• GIVEN DATA
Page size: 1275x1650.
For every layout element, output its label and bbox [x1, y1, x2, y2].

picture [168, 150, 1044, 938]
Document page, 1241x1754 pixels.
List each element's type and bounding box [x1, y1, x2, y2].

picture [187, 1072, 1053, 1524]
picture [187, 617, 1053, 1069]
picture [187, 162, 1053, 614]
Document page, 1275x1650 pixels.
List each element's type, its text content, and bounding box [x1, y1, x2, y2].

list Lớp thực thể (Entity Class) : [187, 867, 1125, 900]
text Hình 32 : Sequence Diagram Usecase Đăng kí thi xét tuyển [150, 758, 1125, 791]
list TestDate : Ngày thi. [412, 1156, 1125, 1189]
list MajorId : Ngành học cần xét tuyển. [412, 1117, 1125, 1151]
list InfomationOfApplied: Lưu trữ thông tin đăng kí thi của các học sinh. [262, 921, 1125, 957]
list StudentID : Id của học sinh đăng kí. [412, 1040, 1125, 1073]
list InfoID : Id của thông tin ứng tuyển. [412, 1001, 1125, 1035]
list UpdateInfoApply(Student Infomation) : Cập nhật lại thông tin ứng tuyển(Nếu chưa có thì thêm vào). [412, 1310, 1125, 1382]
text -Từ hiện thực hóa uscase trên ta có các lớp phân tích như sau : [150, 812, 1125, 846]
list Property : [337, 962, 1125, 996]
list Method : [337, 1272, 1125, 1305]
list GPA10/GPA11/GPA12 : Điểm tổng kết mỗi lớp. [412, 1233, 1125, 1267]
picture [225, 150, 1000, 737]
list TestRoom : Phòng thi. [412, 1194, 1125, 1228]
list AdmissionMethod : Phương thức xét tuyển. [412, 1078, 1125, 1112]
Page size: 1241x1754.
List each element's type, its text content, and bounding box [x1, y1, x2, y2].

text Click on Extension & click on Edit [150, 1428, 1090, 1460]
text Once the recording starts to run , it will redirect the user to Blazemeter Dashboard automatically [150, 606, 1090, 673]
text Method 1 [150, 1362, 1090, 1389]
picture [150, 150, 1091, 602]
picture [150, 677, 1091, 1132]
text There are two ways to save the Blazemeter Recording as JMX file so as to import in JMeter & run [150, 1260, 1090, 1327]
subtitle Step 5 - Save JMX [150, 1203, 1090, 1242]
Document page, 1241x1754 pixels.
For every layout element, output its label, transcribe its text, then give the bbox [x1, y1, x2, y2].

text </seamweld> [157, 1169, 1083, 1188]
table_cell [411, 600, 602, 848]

• JOB
Print out every record again, exactly and in full.

• EXPECTED ANSWER
Page size: 1275x1650.
For every layout element, output its label and bbox [x1, y1, x2, y2].

picture [168, 150, 1044, 938]
Document page, 1241x1754 pixels.
List each element's type and bounding box [x1, y1, x2, y2].

picture [187, 1072, 1053, 1524]
picture [187, 617, 1053, 1069]
picture [187, 162, 1053, 614]
Document page, 1275x1650 pixels.
List each element's type, its text content, and bounding box [x1, y1, x2, y2].

list Lớp thực thể (Entity Class) : [187, 867, 1125, 900]
text Hình 32 : Sequence Diagram Usecase Đăng kí thi xét tuyển [150, 758, 1125, 791]
list TestDate : Ngày thi. [412, 1156, 1125, 1189]
list MajorId : Ngành học cần xét tuyển. [412, 1117, 1125, 1151]
list InfomationOfApplied: Lưu trữ thông tin đăng kí thi của các học sinh. [262, 921, 1125, 957]
list StudentID : Id của học sinh đăng kí. [412, 1040, 1125, 1073]
list InfoID : Id của thông tin ứng tuyển. [412, 1001, 1125, 1035]
list UpdateInfoApply(Student Infomation) : Cập nhật lại thông tin ứng tuyển(Nếu chưa có thì thêm vào). [412, 1310, 1125, 1382]
text -Từ hiện thực hóa uscase trên ta có các lớp phân tích như sau : [150, 812, 1125, 846]
list Property : [337, 962, 1125, 996]
list Method : [337, 1272, 1125, 1305]
list GPA10/GPA11/GPA12 : Điểm tổng kết mỗi lớp. [412, 1233, 1125, 1267]
picture [225, 150, 1000, 737]
list TestRoom : Phòng thi. [412, 1194, 1125, 1228]
list AdmissionMethod : Phương thức xét tuyển. [412, 1078, 1125, 1112]
Page size: 1241x1754.
List each element's type, its text content, and bounding box [x1, y1, x2, y2].

text Click on Extension & click on Edit [150, 1428, 1090, 1460]
text Once the recording starts to run , it will redirect the user to Blazemeter Dashboard automatically [150, 606, 1090, 673]
text Method 1 [150, 1362, 1090, 1389]
picture [150, 150, 1091, 602]
picture [150, 677, 1091, 1132]
text There are two ways to save the Blazemeter Recording as JMX file so as to import in JMeter & run [150, 1260, 1090, 1327]
subtitle Step 5 - Save JMX [150, 1203, 1090, 1242]
Document page, 1241x1754 pixels.
For every layout element, output its label, transcribe its text, then give the bbox [x1, y1, x2, y2].

text </seamweld> [157, 1169, 1083, 1188]
table_cell [411, 600, 602, 848]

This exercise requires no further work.